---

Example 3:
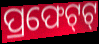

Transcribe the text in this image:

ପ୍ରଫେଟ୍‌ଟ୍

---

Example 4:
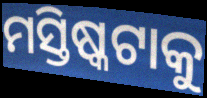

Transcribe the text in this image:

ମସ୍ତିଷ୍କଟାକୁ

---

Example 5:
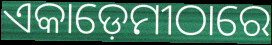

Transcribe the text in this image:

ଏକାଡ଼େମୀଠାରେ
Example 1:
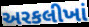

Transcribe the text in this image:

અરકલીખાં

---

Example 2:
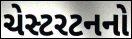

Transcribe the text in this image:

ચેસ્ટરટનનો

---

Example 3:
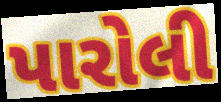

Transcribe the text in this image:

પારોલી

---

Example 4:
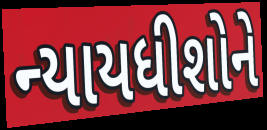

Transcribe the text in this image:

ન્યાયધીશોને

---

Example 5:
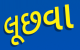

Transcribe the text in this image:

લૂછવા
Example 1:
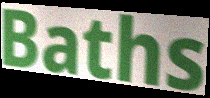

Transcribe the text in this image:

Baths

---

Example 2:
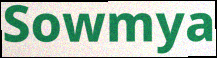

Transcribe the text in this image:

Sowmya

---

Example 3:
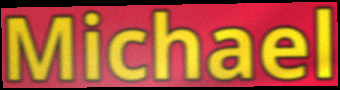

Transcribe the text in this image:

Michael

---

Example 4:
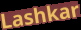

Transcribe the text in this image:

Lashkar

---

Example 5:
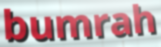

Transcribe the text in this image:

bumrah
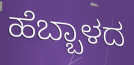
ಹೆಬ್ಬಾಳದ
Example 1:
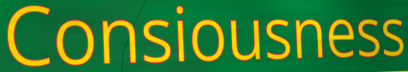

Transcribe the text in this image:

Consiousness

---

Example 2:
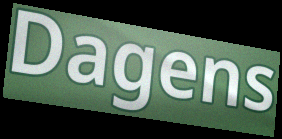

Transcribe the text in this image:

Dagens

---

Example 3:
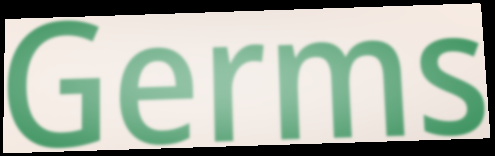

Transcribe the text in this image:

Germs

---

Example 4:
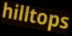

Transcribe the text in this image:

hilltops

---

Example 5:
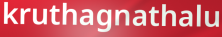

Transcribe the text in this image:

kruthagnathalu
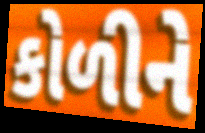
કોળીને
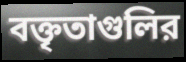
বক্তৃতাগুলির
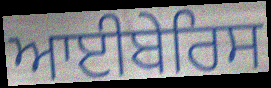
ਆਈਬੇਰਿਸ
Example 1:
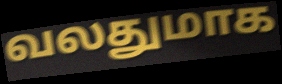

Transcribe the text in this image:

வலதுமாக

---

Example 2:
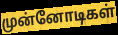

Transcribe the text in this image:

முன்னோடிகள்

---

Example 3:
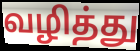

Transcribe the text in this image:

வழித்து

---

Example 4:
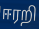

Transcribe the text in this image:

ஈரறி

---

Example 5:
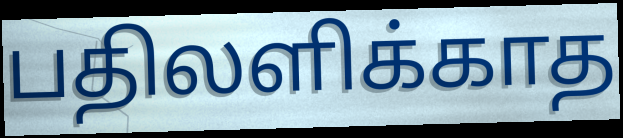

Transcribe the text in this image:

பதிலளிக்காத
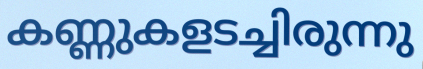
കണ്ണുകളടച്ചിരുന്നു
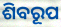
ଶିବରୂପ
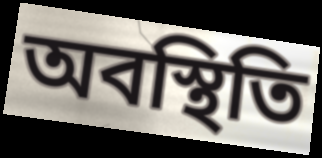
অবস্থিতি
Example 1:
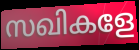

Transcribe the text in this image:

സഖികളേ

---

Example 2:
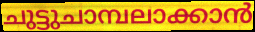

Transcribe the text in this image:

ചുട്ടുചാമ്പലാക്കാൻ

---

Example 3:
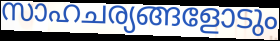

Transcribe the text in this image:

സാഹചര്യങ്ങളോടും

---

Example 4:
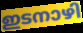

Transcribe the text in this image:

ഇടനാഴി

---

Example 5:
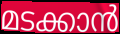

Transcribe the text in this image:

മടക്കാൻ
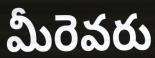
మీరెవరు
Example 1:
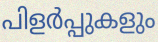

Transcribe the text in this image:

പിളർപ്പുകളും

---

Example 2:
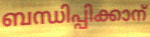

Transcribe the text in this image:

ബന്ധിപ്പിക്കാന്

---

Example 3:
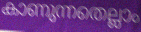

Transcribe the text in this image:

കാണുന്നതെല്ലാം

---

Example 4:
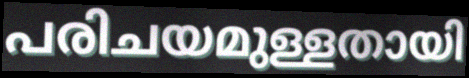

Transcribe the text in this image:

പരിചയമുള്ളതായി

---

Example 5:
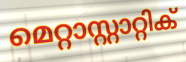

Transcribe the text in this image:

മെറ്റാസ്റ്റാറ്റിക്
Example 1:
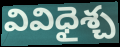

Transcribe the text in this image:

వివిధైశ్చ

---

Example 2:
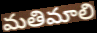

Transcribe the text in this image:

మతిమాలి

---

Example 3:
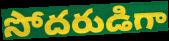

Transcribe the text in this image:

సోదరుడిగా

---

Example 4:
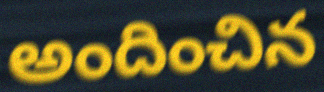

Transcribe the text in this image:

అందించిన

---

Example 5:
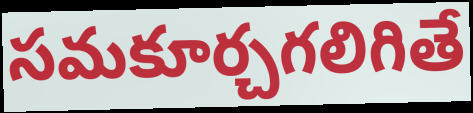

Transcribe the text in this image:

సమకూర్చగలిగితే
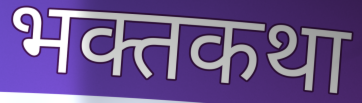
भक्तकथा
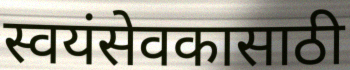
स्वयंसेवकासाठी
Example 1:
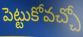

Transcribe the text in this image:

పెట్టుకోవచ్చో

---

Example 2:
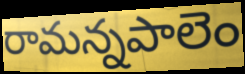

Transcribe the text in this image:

··········

## How to complete this task
The material above should be repeated word for word, with every picture omitted.

## Solution to this task
---

Example 3:

Transcribe the text in this image:

ପ୍ରଫେଟ୍‌ଟ୍

---

Example 4:

Transcribe the text in this image:

ମସ୍ତିଷ୍କଟାକୁ

---

Example 5:

Transcribe the text in this image:

ଏକାଡ଼େମୀଠାରେ
Example 1:

Transcribe the text in this image:

અરકલીખાં

---

Example 2:

Transcribe the text in this image:

ચેસ્ટરટનનો

---

Example 3:

Transcribe the text in this image:

પારોલી

---

Example 4:

Transcribe the text in this image:

ન્યાયધીશોને

---

Example 5:

Transcribe the text in this image:

લૂછવા
Example 1:

Transcribe the text in this image:

Baths

---

Example 2:

Transcribe the text in this image:

Sowmya

---

Example 3:

Transcribe the text in this image:

Michael

---

Example 4:

Transcribe the text in this image:

Lashkar

---

Example 5:

Transcribe the text in this image:

bumrah
ಹೆಬ್ಬಾಳದ
Example 1:

Transcribe the text in this image:

Consiousness

---

Example 2:

Transcribe the text in this image:

Dagens

---

Example 3:

Transcribe the text in this image:

Germs

---

Example 4:

Transcribe the text in this image:

hilltops

---

Example 5:

Transcribe the text in this image:

kruthagnathalu
કોળીને
বক্তৃতাগুলির
ਆਈਬੇਰਿਸ
Example 1:

Transcribe the text in this image:

வலதுமாக

---

Example 2:

Transcribe the text in this image:

முன்னோடிகள்

---

Example 3:

Transcribe the text in this image:

வழித்து

---

Example 4:

Transcribe the text in this image:

ஈரறி

---

Example 5:

Transcribe the text in this image:

பதிலளிக்காத
കണ്ണുകളടച്ചിരുന്നു
ଶିବରୂପ
অবস্থিতি
Example 1:

Transcribe the text in this image:

സഖികളേ

---

Example 2:

Transcribe the text in this image:

ചുട്ടുചാമ്പലാക്കാൻ

---

Example 3:

Transcribe the text in this image:

സാഹചര്യങ്ങളോടും

---

Example 4:

Transcribe the text in this image:

ഇടനാഴി

---

Example 5:

Transcribe the text in this image:

മടക്കാൻ
మీరెవరు
Example 1:

Transcribe the text in this image:

പിളർപ്പുകളും

---

Example 2:

Transcribe the text in this image:

ബന്ധിപ്പിക്കാന്

---

Example 3:

Transcribe the text in this image:

കാണുന്നതെല്ലാം

---

Example 4:

Transcribe the text in this image:

പരിചയമുള്ളതായി

---

Example 5:

Transcribe the text in this image:

മെറ്റാസ്റ്റാറ്റിക്
Example 1:

Transcribe the text in this image:

వివిధైశ్చ

---

Example 2:

Transcribe the text in this image:

మతిమాలి

---

Example 3:

Transcribe the text in this image:

సోదరుడిగా

---

Example 4:

Transcribe the text in this image:

అందించిన

---

Example 5:

Transcribe the text in this image:

సమకూర్చగలిగితే
भक्तकथा
स्वयंसेवकासाठी
Example 1:

Transcribe the text in this image:

పెట్టుకోవచ్చో

---

Example 2:

Transcribe the text in this image:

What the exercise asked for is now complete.